The biology of ageing essentially causes diseases like cancer, cardiovascular disease and dementia. For example, while having high blood pressure roughly doubles your chance of a heart attack, being aged 80 rather than 40 multiplies that risk by 10. That means understanding the biology behind these enormous risk increases could lead to the greatest revolution in medicine since the discovery of antibiotics. It could transform not just the treatment, but the prevention of disease in the first place.

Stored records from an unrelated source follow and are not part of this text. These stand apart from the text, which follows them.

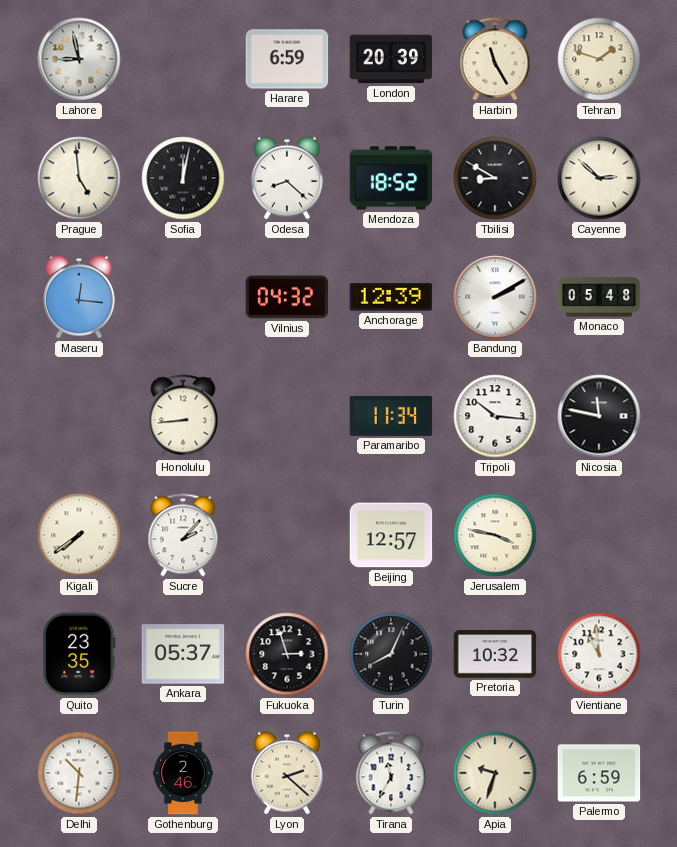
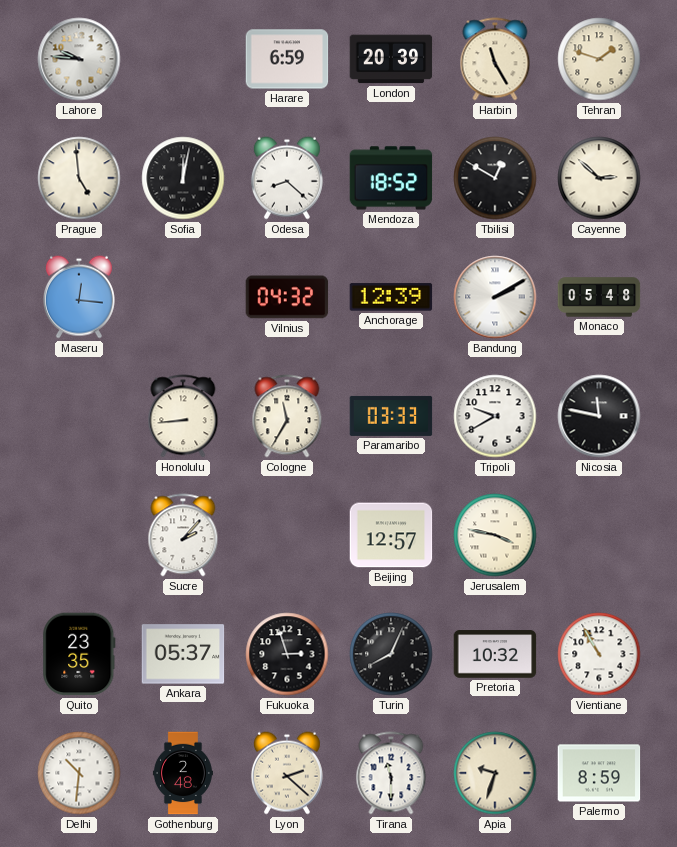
Lahore: 8:58 -> 9:46
Tbilisi: 8:50 -> 12:50
Cologne: none -> 11:35
Paramaribo: 11:34 -> 03:33
Tripoli: 10:16 -> 9:40
Kigali: 7:39 -> none
Vientiane: 10:59 -> 10:55
Gothenburg: 2:46 -> 2:48
Tirana: 11:35 -> 11:30
Palermo: 6:59 -> 8:59
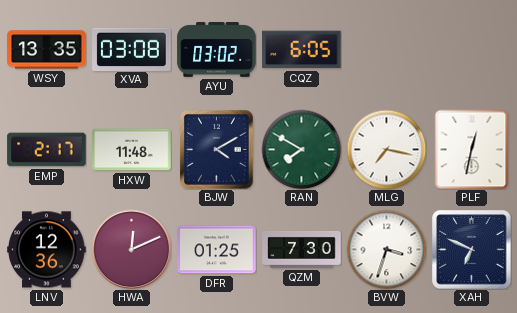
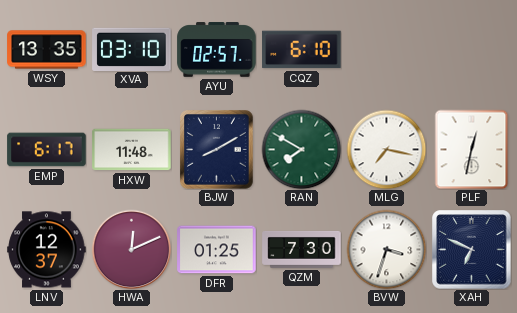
XVA: 03:08 -> 03:10
AYU: 03:02 -> 02:57
CQZ: 6:05 -> 6:10
EMP: 2:17 -> 6:17
BJW: 4:10 -> 8:10
LNV: 12:36 -> 12:37
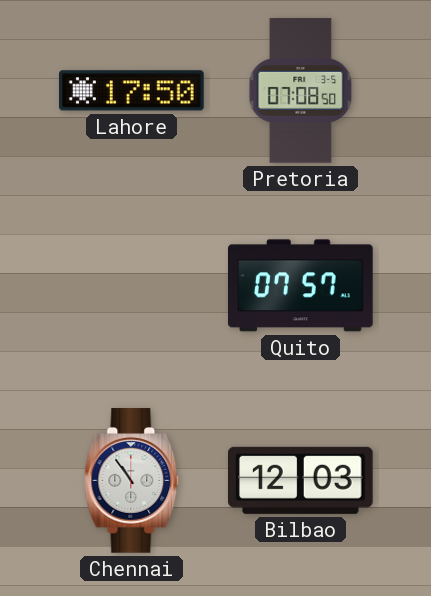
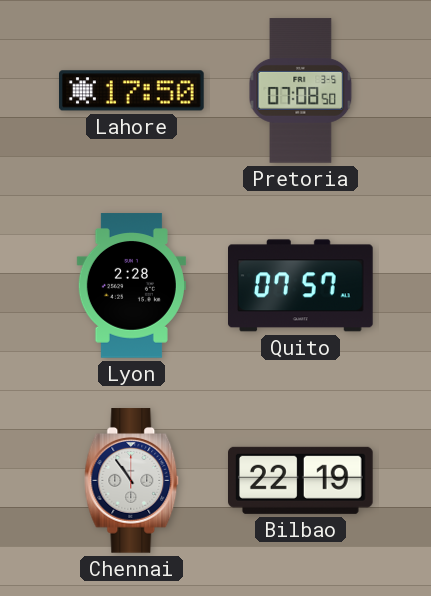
Lyon: none -> 2:28
Bilbao: 12:03 -> 22:19
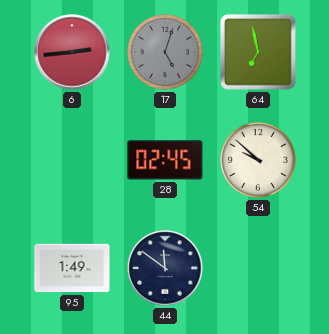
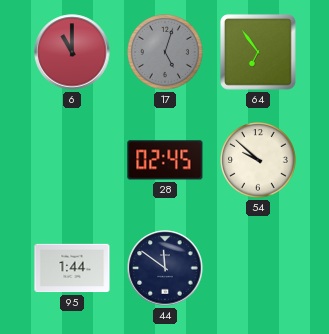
6: 2:44 -> 11:00
64: 6:58 -> 6:54
95: 1:49 -> 1:44
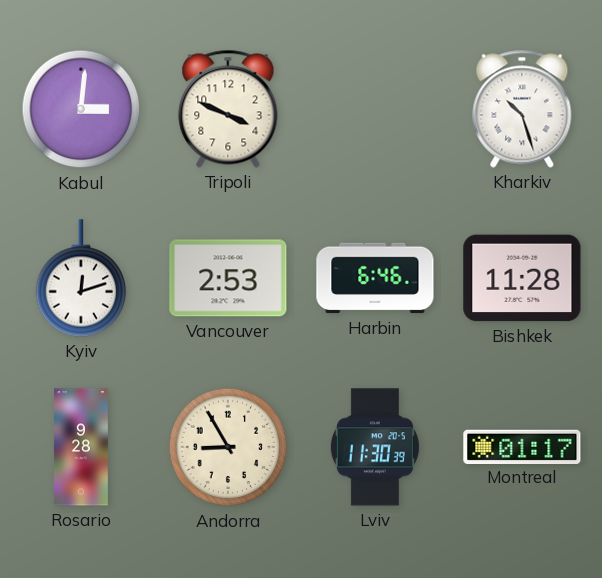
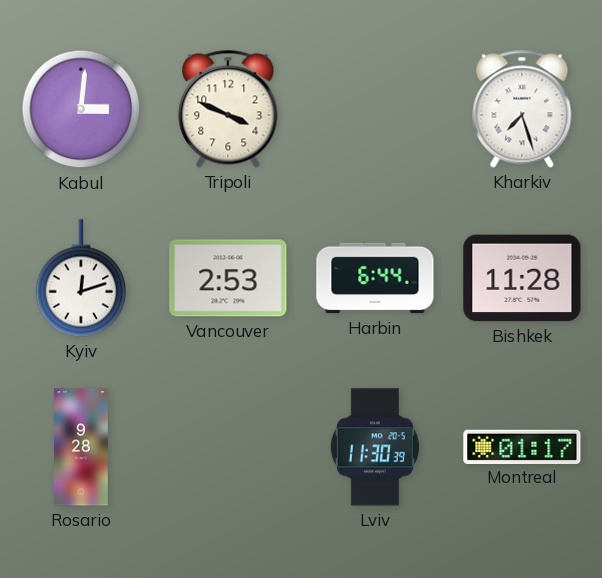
Kharkiv: 10:27 -> 7:27
Harbin: 6:46 -> 6:44
Andorra: 8:55 -> none
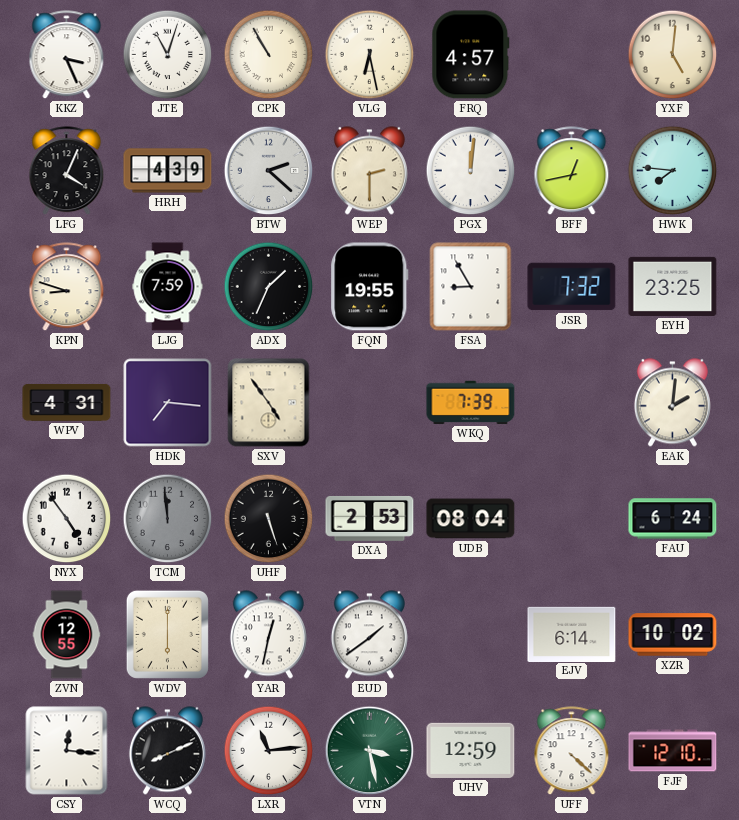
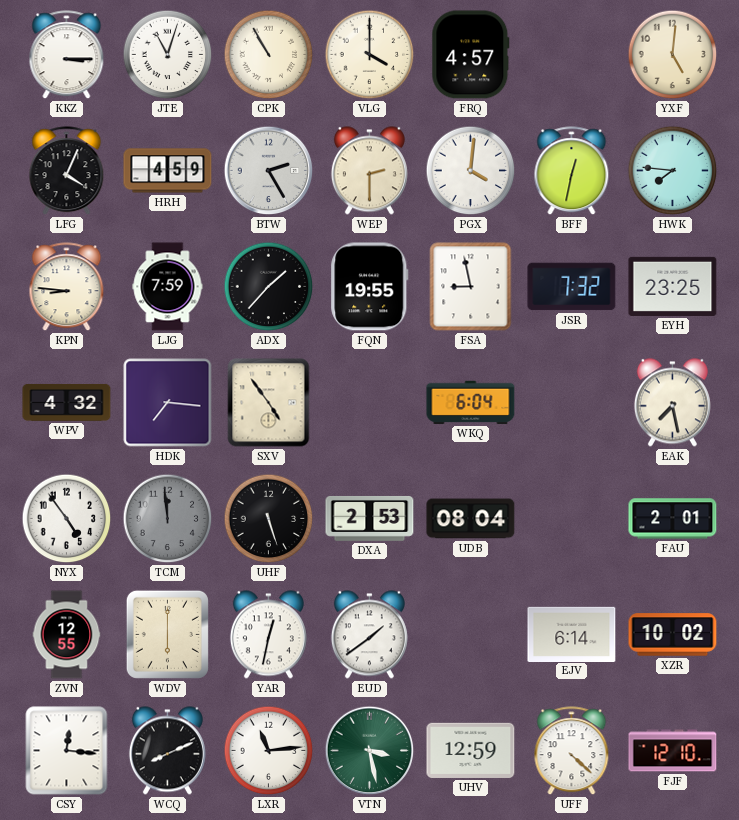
KKZ: 3:26 -> 3:15
VLG: 6:28 -> 4:00
HRH: 4:39 -> 4:59
BTW: 2:22 -> 2:25
PGX: 12:01 -> 4:01
BFF: 12:43 -> 12:32
KPN: 8:48 -> 8:46
ADX: 1:34 -> 1:37
FSA: 8:55 -> 8:58
WPV: 4:31 -> 4:32
WKQ: 7:39 -> 6:04
EAK: 2:01 -> 7:28
FAU: 6:24 -> 2:01
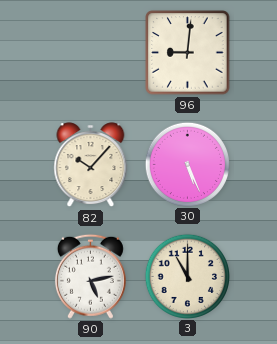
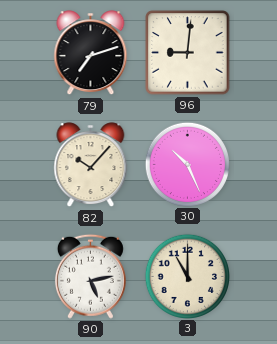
79: none -> 7:12
30: 5:26 -> 10:26
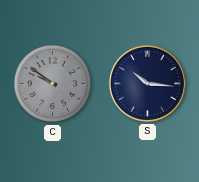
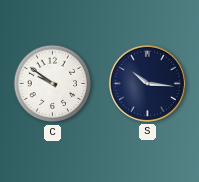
C dial: grey -> white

The prize, if we can identify and treat these underlying causes of ageing, is enormous. If we could make people in middle age a bit biologically younger with drugs that address the ageing process, we could improve everything from heart health to wrinkles, and delay the onset of cancer, dementia and frailty, all at the same time.
Scientists have identified several so-called ‘hallmarks’ of the ageing process – underlying biological and biochemical processes that are common to multiple, different diseases and dysfunctions associated with old age. By tackling these hallmarks, we could potentially prevent many of these problems simultaneously.